**ASSIGNMENT**
The entries below contain pictures. Write out only the lines from the line with "Dr. Christian Naser bei seinem Vortrag" up to and including the line with "ein bemerkenswertes Kleinod.", exactly, without them.

**DATA RECORDS**
* * *

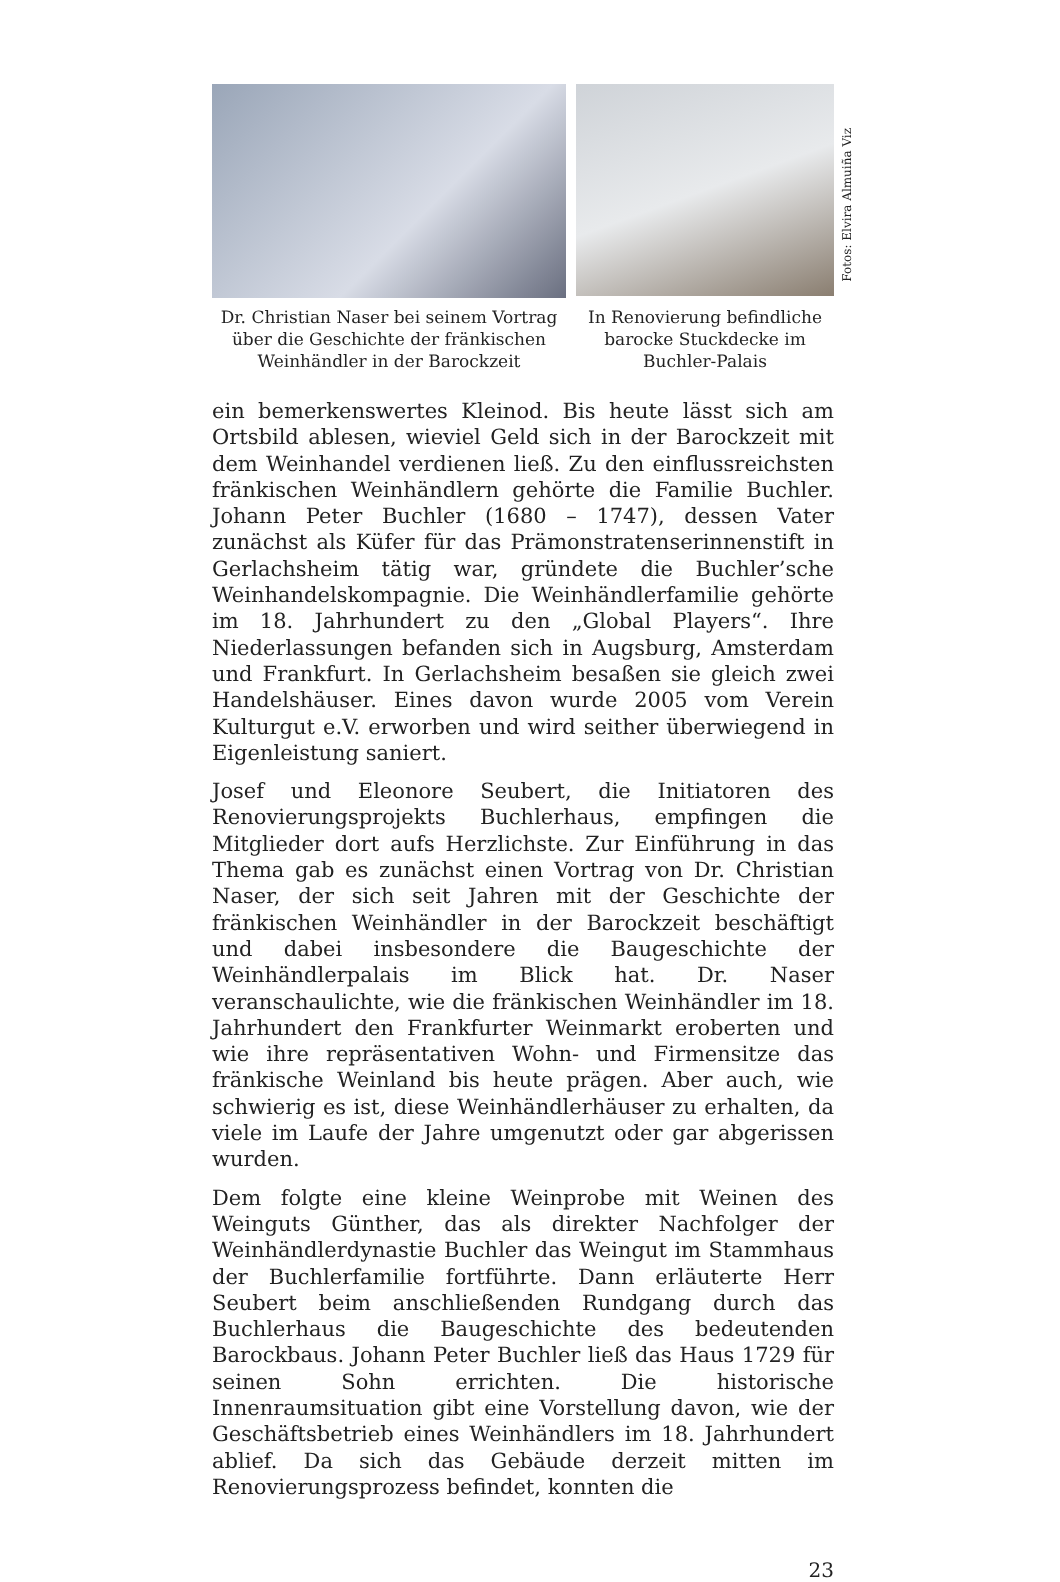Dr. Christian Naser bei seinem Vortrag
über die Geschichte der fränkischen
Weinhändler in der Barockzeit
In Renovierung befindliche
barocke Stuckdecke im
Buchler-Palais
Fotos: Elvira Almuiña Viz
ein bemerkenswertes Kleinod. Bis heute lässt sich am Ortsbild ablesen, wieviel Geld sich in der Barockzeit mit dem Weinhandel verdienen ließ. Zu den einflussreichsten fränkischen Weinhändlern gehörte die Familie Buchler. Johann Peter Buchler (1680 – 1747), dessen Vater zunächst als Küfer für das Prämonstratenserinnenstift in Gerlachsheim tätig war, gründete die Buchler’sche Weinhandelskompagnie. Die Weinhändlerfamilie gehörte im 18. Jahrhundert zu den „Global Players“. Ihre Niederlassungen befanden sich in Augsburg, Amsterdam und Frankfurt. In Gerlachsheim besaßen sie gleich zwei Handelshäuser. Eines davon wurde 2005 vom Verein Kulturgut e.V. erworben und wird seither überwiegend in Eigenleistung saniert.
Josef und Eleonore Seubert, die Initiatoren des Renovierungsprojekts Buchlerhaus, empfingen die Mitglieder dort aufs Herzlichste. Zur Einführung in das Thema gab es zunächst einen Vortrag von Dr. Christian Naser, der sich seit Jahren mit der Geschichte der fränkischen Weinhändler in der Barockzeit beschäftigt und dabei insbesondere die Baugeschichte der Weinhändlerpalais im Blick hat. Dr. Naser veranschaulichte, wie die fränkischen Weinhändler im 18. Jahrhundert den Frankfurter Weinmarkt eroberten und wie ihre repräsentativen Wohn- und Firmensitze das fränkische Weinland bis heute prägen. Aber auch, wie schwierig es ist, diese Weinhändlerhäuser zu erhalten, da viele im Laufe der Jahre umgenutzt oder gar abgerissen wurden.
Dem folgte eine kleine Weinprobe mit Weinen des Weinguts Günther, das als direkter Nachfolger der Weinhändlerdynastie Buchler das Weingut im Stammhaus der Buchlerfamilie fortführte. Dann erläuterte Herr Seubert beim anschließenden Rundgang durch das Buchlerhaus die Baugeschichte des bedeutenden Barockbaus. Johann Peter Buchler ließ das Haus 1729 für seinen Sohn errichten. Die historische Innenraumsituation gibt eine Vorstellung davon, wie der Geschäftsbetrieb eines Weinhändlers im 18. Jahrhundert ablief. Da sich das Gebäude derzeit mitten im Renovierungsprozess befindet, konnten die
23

* * *

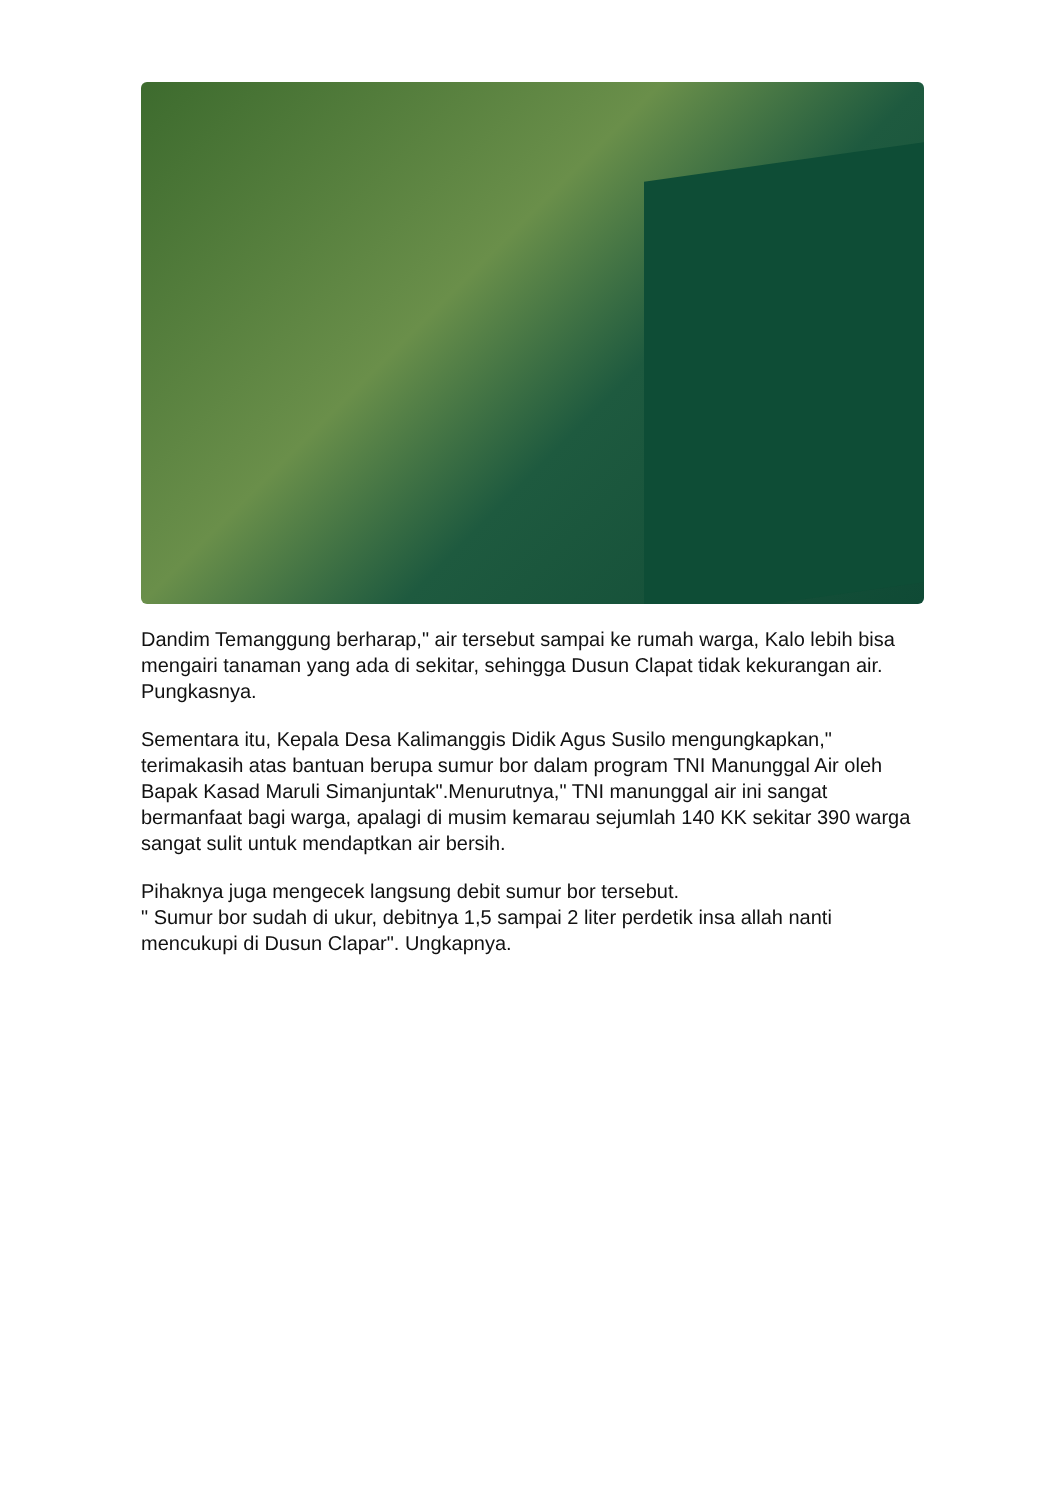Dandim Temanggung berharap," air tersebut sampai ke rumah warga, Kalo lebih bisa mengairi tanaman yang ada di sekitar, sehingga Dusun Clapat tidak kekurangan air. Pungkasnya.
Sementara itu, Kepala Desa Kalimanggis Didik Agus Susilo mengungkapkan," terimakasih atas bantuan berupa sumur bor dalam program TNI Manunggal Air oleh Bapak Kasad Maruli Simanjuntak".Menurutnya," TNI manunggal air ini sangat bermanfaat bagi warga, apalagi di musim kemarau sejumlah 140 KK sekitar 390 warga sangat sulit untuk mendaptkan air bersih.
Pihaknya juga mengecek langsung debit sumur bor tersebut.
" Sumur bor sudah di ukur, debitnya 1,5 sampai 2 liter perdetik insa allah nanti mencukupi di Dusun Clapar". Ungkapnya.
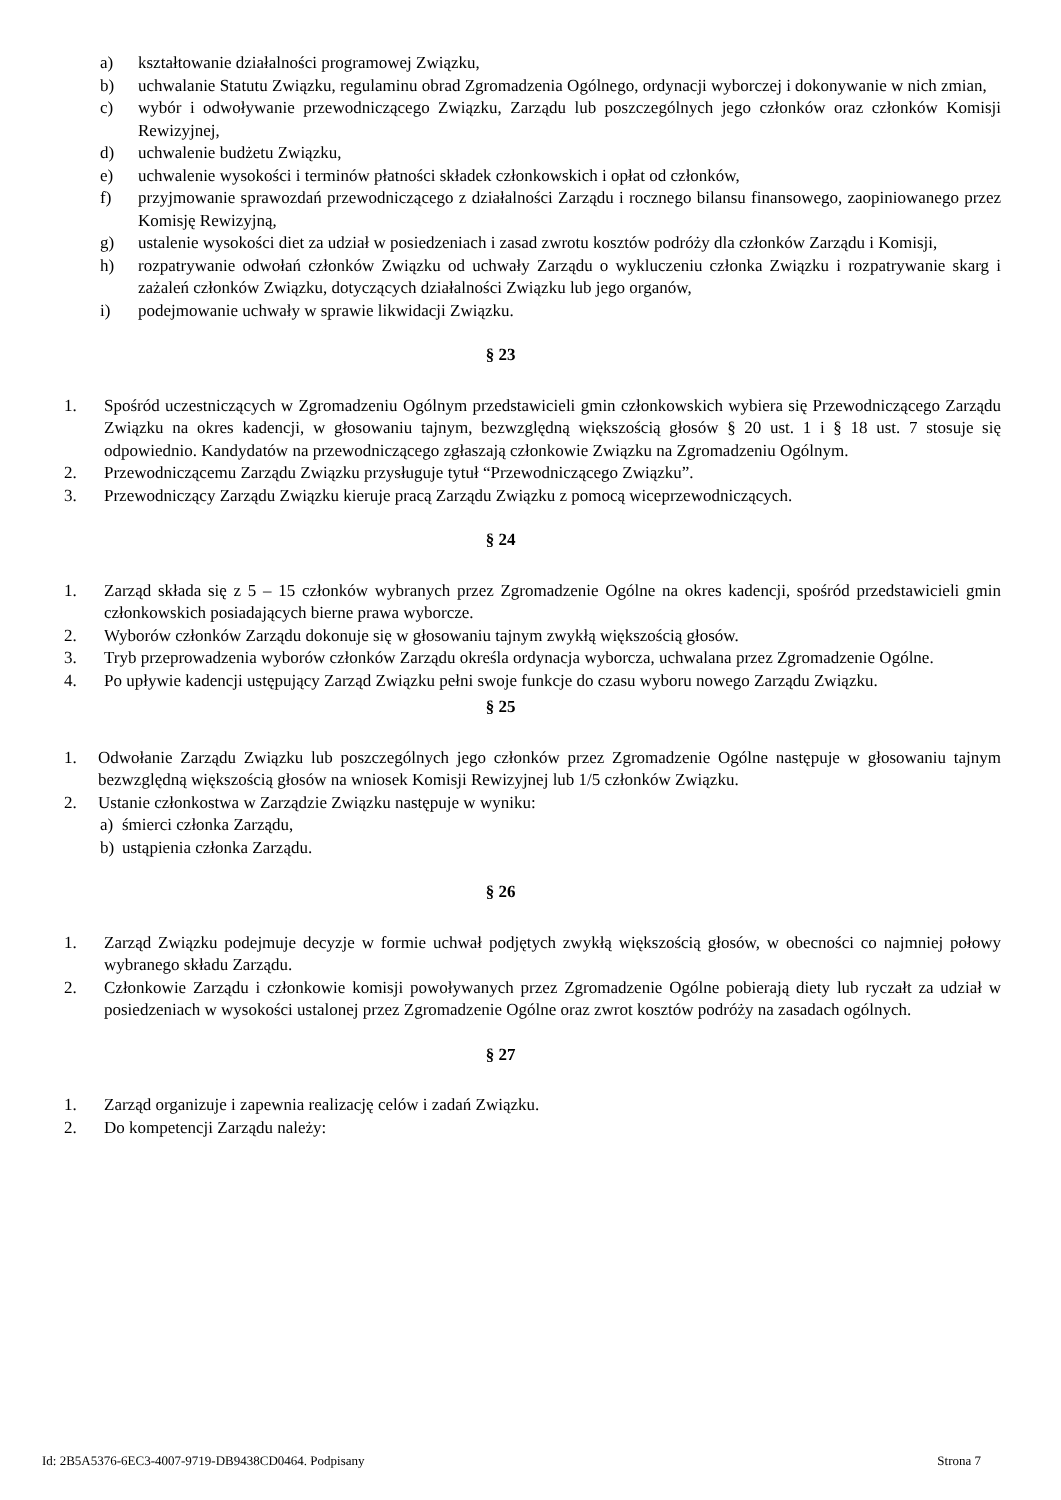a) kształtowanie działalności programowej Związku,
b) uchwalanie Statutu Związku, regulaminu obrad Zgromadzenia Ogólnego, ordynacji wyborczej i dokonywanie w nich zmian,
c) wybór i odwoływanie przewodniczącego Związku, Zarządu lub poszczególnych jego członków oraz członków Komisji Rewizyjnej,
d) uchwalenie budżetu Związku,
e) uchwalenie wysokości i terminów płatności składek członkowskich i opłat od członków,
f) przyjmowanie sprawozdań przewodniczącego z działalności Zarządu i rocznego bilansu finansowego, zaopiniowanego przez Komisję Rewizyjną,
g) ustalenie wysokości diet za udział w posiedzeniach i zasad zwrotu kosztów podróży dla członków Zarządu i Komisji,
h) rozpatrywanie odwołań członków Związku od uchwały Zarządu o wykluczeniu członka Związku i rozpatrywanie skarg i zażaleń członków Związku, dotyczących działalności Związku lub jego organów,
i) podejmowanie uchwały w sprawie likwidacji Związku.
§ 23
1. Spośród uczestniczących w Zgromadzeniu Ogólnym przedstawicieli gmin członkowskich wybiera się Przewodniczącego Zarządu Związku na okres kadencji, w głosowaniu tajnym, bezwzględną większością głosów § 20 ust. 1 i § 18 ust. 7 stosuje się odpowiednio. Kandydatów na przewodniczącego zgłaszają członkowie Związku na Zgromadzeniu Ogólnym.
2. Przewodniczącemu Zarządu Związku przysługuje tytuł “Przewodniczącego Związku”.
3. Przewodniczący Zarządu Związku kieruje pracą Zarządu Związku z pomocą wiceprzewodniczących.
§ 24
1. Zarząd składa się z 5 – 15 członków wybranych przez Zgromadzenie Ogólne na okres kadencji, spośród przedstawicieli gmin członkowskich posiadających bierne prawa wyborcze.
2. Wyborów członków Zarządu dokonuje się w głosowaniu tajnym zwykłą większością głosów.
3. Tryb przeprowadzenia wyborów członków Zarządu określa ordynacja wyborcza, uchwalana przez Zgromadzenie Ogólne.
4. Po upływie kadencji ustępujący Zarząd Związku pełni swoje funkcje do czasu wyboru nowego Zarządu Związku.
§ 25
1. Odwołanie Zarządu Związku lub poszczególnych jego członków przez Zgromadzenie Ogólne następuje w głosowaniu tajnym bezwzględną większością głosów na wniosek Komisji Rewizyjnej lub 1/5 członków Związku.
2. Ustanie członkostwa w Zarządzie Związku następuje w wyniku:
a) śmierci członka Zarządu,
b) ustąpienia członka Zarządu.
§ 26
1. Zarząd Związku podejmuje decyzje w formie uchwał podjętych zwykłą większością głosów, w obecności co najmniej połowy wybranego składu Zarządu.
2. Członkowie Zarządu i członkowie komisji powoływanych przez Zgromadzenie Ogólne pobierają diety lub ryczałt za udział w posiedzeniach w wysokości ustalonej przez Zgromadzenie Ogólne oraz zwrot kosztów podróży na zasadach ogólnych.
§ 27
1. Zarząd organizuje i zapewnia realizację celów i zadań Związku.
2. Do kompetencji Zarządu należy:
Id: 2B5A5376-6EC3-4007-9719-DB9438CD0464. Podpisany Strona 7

* * *

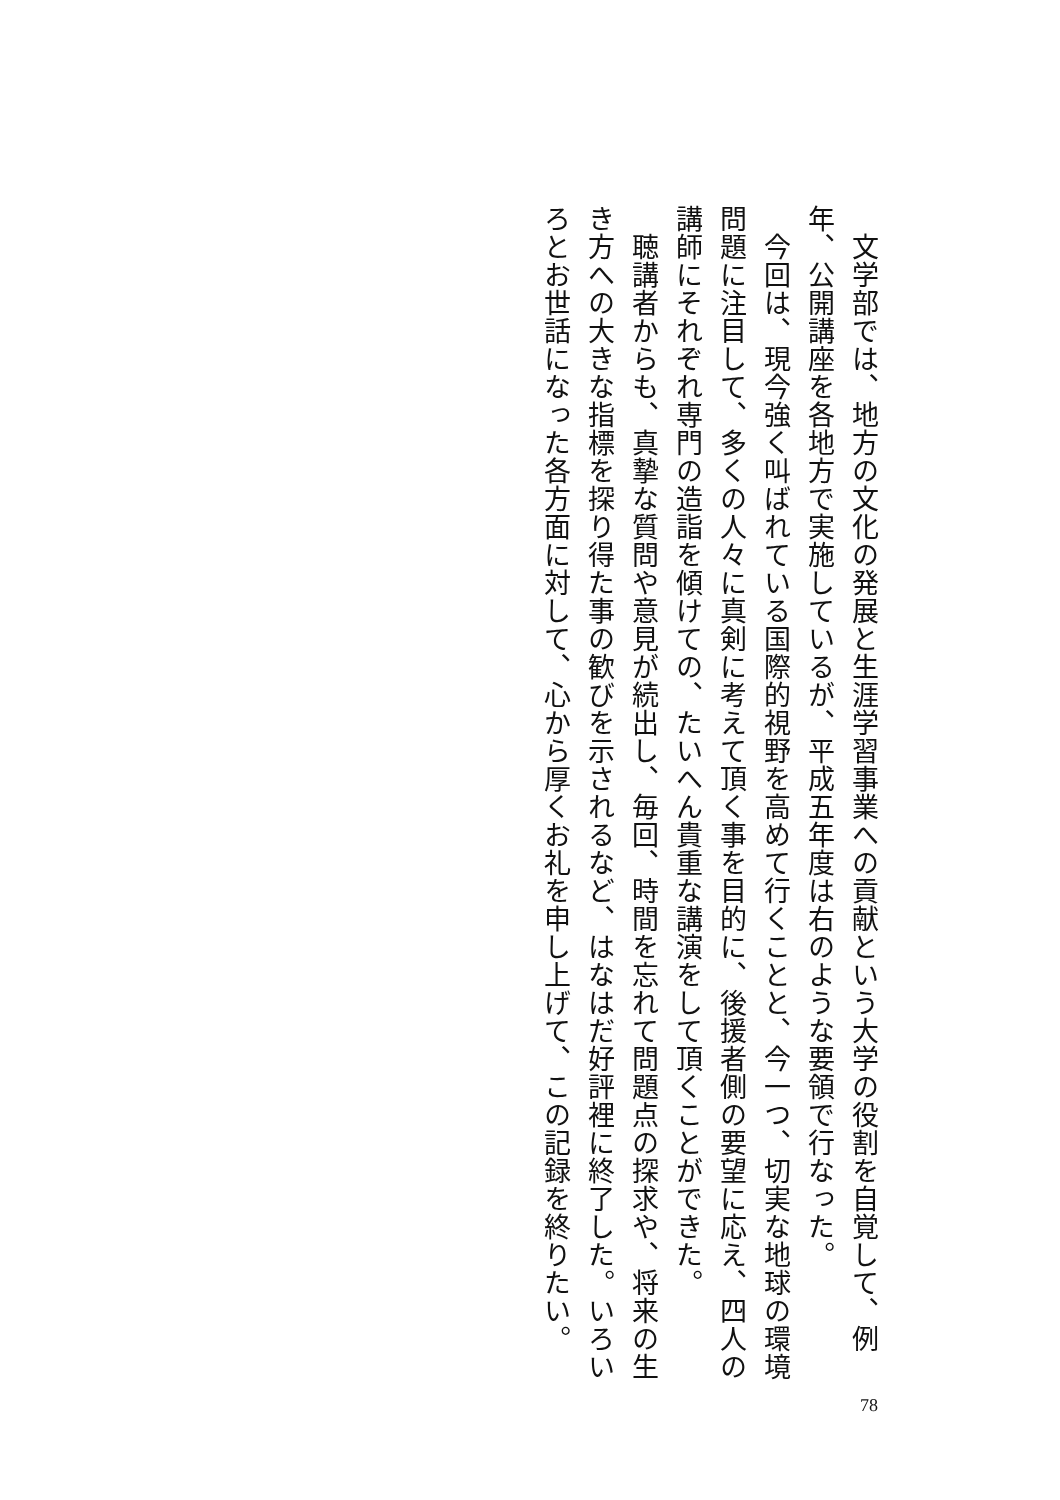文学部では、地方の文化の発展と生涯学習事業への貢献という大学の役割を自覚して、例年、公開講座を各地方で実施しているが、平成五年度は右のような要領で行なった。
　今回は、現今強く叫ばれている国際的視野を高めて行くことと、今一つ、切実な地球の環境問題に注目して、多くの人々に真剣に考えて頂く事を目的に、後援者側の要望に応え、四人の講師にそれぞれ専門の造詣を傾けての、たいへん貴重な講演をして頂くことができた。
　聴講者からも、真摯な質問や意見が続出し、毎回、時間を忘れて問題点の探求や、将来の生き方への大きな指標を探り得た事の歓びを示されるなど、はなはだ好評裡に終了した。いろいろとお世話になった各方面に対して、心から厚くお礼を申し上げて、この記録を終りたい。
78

* * *

**COMPLETED EXERCISE**
Dr. Christian Naser bei seinem Vortrag
über die Geschichte der fränkischen
Weinhändler in der Barockzeit
In Renovierung befindliche
barocke Stuckdecke im
Buchler-Palais
Fotos: Elvira Almuiña Viz
ein bemerkenswertes Kleinod. Bis heute lässt sich am Ortsbild ablesen, wieviel Geld sich in der Barockzeit mit dem Weinhandel verdienen ließ. Zu den einflussreichsten fränkischen Weinhändlern gehörte die Familie Buchler. Johann Peter Buchler (1680 – 1747), dessen Vater zunächst als Küfer für das Prämonstratenserinnenstift in Gerlachsheim tätig war, gründete die Buchler’sche Weinhandelskompagnie. Die Weinhändlerfamilie gehörte im 18. Jahrhundert zu den „Global Players“. Ihre Niederlassungen befanden sich in Augsburg, Amsterdam und Frankfurt. In Gerlachsheim besaßen sie gleich zwei Handelshäuser. Eines davon wurde 2005 vom Verein Kulturgut e.V. erworben und wird seither überwiegend in Eigenleistung saniert.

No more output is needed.